Work required: Reproduce the lines of the listing below without any change, starting at the line that contains "Detailed information concer" and continuing through the last line of the listing, with both ends included.

[Items from a data source]
╭──

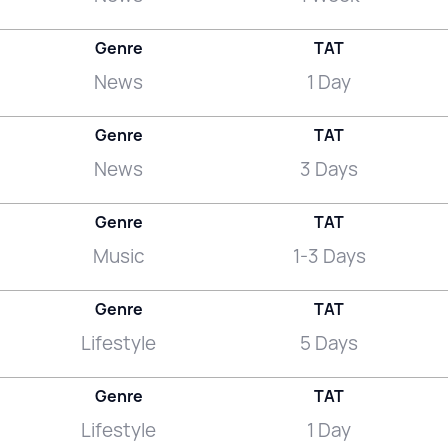
Genre
TAT
News
1 Day
Genre
TAT
News
3 Days
Genre
TAT
Music
1-3 Days
Genre
TAT
Lifestyle
5 Days
Genre
TAT
Lifestyle
1 Day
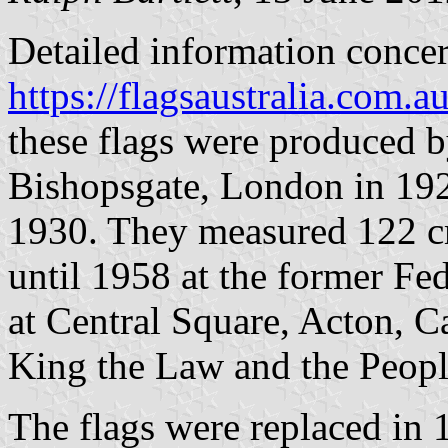
Detailed information concer
https://flagsaustralia.com
these flags were produced b
Bishopsgate, London in 192
1930. They measured 122 c
until 1958 at the former Fe
at Central Square, Acton, C
King the Law and the Peopl
The flags were replaced in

╰──

Answer space:
Detailed information concer
https://flagsaustralia.com
these flags were produced b
Bishopsgate, London in 192
1930. They measured 122 c
until 1958 at the former Fe
at Central Square, Acton, C
King the Law and the Peopl
The flags were replaced in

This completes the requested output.